Das ist bei Smartphones ein Problem. Anders als Laptops hängen Smartphones nicht ständig am Stromnetz. Für Smartphone-Chips ist Energieeffizienz deshalb viel wichtiger. Die britische Firma Arm sah die Marktlücke frühzeitig und entwickelte ein Design für einen Prozessor, der zwar weniger kann als jener von Intel, aber dafür weniger Strom verbraucht. Bis heute basieren Prozessoren der meisten Smartphones auf dem Arm-Design.
Arm war also der erste Konkurrent, der Intel im Prozessorengeschäft eingeholt und abgehängt hatte. Für Intel war der Smartphone-Markt von da an verloren.
Intel verpasst die GPU-Revolution
Computerprozessoren kann man, grob gesagt, in zwei Kategorien einteilen: CPU (Central Processing Unit) und GPU (Graphics Processing Unit). Die CPU führt die grundlegenden Programmbefehle aus und bestimmte deshalb lange, wie schnell ein Computer war.

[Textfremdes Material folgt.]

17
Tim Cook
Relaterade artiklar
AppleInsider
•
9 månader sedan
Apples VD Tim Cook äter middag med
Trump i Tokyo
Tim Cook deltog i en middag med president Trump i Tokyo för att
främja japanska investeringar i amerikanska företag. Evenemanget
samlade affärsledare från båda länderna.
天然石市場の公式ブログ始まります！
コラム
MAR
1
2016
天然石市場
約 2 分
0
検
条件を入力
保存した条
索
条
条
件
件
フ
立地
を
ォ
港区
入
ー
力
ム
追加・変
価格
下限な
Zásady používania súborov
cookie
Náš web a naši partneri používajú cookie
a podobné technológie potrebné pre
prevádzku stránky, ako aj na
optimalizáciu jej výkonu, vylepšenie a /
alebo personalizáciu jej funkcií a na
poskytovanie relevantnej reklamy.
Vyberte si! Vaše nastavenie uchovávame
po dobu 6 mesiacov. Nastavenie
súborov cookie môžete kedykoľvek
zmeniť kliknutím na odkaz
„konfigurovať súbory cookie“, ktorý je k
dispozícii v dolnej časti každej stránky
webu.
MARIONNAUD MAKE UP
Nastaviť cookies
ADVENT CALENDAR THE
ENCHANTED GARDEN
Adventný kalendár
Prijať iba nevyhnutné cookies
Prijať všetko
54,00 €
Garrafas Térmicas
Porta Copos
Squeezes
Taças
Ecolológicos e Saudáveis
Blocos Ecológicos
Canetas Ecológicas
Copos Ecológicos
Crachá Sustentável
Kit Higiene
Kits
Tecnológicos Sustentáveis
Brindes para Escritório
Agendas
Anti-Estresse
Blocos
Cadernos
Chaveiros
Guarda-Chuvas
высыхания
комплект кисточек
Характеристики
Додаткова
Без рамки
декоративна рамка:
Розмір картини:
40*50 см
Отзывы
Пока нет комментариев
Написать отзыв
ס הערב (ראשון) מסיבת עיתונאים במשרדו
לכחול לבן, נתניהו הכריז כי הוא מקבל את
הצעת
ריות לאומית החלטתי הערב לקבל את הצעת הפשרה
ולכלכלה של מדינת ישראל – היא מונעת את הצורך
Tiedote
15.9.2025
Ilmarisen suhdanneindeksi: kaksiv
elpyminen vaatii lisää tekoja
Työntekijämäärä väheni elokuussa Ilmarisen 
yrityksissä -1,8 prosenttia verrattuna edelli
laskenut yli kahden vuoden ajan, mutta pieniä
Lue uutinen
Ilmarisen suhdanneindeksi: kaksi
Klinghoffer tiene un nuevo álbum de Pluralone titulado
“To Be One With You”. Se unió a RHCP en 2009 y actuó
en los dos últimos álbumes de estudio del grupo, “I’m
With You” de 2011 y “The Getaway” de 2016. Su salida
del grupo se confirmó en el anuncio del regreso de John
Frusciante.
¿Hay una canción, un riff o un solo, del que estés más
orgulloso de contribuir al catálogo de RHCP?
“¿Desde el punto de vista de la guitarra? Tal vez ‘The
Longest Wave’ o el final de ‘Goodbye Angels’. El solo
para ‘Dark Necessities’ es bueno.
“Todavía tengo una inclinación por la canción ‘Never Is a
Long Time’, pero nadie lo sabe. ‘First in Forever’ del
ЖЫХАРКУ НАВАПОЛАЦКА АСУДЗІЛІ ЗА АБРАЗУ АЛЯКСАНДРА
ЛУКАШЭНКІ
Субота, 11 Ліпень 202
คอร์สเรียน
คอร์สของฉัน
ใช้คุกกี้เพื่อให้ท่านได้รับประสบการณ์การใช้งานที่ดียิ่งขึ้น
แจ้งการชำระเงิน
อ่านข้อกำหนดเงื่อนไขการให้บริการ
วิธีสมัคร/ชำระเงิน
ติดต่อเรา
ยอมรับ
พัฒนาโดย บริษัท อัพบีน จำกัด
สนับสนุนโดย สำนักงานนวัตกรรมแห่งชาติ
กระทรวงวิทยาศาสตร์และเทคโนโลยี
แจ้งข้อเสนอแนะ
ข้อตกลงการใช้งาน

Die GPU war bis vor wenigen Jahren fast nur unter Gamern bekannt: als Prozessor, von dem die Bildschirmauflösung von Videospielen abhängt. Doch in den vergangenen Jahren wurden GPU immer wichtiger. Dies liegt an ihrer Funktionsweise: Sie sind besonders stark darin, Berechnungen parallel, also gleichzeitig, durchzuführen. Das braucht es etwa bei dem Mining von Kryptowährungen oder dem Training von grossen KI-Modellen.

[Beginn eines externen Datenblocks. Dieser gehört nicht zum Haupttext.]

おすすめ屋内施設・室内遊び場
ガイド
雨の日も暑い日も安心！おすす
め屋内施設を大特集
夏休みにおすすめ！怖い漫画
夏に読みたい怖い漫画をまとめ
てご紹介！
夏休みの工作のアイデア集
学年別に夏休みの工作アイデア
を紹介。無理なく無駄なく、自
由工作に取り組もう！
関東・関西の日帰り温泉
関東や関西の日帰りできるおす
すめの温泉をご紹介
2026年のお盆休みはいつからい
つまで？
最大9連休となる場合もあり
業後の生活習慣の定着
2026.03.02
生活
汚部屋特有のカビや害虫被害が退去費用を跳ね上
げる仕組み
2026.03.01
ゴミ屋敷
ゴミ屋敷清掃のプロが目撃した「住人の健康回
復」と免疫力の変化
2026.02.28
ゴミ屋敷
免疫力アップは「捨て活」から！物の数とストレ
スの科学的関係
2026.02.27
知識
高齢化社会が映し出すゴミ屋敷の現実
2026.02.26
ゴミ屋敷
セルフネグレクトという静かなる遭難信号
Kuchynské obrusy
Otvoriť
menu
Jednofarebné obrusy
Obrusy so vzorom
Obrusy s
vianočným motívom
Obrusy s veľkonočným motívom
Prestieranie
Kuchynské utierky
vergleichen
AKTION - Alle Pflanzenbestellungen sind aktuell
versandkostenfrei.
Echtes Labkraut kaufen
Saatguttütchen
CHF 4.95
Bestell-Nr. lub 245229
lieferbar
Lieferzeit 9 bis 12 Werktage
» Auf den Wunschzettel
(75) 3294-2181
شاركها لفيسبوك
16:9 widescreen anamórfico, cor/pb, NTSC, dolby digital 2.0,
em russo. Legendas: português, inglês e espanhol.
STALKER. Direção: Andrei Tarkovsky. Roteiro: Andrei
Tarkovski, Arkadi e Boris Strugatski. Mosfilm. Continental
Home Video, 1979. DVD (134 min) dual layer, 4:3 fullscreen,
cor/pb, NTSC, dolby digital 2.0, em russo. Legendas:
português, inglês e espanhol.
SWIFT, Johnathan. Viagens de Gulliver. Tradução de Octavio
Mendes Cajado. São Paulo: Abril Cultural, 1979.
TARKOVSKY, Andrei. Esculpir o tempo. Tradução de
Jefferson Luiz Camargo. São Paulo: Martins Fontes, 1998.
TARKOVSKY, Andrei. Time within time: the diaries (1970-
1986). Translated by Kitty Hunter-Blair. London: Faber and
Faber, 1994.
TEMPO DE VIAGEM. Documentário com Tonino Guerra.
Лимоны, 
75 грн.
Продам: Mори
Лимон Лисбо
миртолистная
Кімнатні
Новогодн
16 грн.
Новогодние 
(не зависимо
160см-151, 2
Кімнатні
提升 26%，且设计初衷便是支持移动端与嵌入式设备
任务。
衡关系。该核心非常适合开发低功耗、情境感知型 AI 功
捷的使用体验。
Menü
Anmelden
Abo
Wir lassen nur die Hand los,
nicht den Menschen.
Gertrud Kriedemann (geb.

In den folgenden Jahren verpasste Intel eine weitere Wachstumsbranche: Datenzentren fürs Cloud-Computing. Dieses Mal zog Nvidia an Intel vorbei, der gegenwärtig grösste Profiteur der GPU-Revolution.

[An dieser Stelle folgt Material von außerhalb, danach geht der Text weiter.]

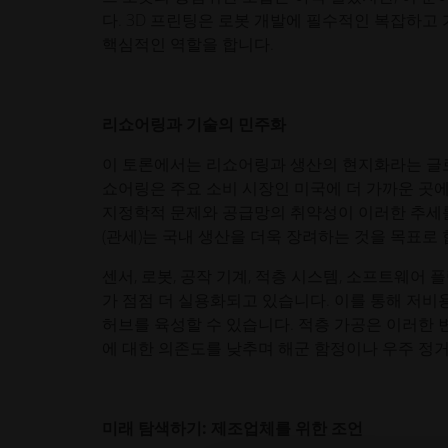
다. 3D 프린팅은 로봇 개발에 필수적인 복잡하고 
핵심적인 역할을 합니다.
리쇼어링과 기술의 민주화
이 토론에서는 리쇼어링과 생산의 현지화라는 글로
쇼어링은 주요 소비 시장인 미국에 더 가까운 곳
지정학적 문제와 공급망의 취약성이 이러한 추세
(관세)는 국내 생산을 더욱 장려하는 것을 목표로 
센서, 로봇, 공작 기계, 적층 시스템, 소프트웨어
가 점점 더 실용화되고 있습니다. 이를 통해 저비
허브를 육성할 수 있습니다. 적층 가공은 이러한 
에 대한 의존도를 낮추며 해군 함정이나 우주 정
미래 탐색하기: 제조업체를 위한 조언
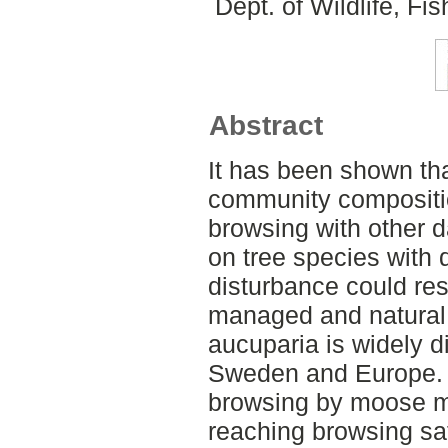
Dept. of Wildlife, F
Abstract
It has been shown th
community compositio
browsing with other 
on tree species with d
disturbance could res
managed and natural
aucuparia is widely d
Sweden and Europe. 
browsing by moose m
reaching browsing sa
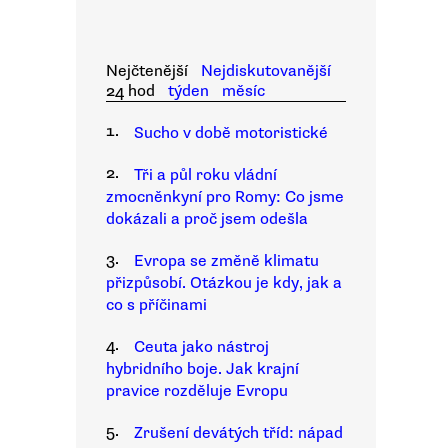
Nejčtenější
Nejdiskutovanější
24 hod
týden
měsíc
1.
Sucho v době motoristické
2.
Tři a půl roku vládní
zmocněnkyní pro Romy: Co jsme
dokázali a proč jsem odešla
3.
Evropa se změně klimatu
přizpůsobí. Otázkou je kdy, jak a
co s příčinami
4.
Ceuta jako nástroj
hybridního boje. Jak krajní
pravice rozděluje Evropu
5.
Zrušení devátých tříd: nápad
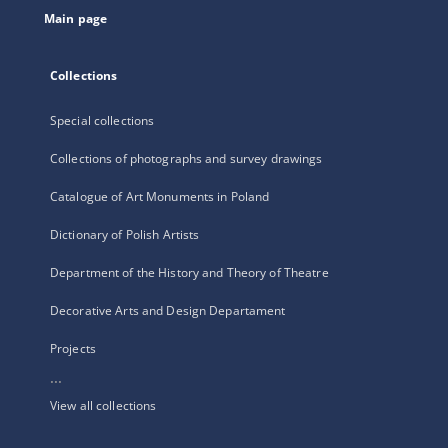
Main page
Collections
Special collections
Collections of photographs and survey drawings
Catalogue of Art Monuments in Poland
Dictionary of Polish Artists
Department of the History and Theory of Theatre
Decorative Arts and Design Departament
Projects
...
View all collections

Intels Fokus lag seit seiner Gründung auf CPU. Als Nvidia um das Jahr 2017 erstmals kräftig wuchs und GPU an Bedeutung zu gewinnen begannen, verzichtete Intel darauf, seine Strategie anzupassen. «Intel verpasste die GPU-Revolution komplett. Es überliess den Markt Nvidia kampflos», sagt Raj Joshi, Experte für den Halbleitermarkt bei der Rating-Agentur Moody’s.
Die zwei verschlafenen Technologierevolutionen zeugen davon, dass Intel stehen blieb, während sich die Konkurrenz weiterentwickelte. Intel ruhte sich auf seinem profitablen Monopol bei Laptop-Prozessoren aus. «Irgendwann haben sie aufgehört, auf den Kunden zu schauen und den Markt zu lesen», sagt Handel Jones, Chip-Experte beim amerikanischen Beratungsunternehmen International Business Strategies.
Intel überschätze die eigenen Fähigkeiten in der Fertigung
Zusätzlich dazu fiel Intel bei der Chipproduktion hinter die Konkurrenz zurück. Intel ist eines der wenigen Unternehmen, das Chips sowohl designt als auch produziert. Firmen, die heute sehr erfolgreich sind, fokussieren sich entweder auf das Design, wie Nvidia oder Arm, oder aber auf die Herstellung von Halbleitern, wie die Taiwan Semiconductor Manufacturing Company (TSMC).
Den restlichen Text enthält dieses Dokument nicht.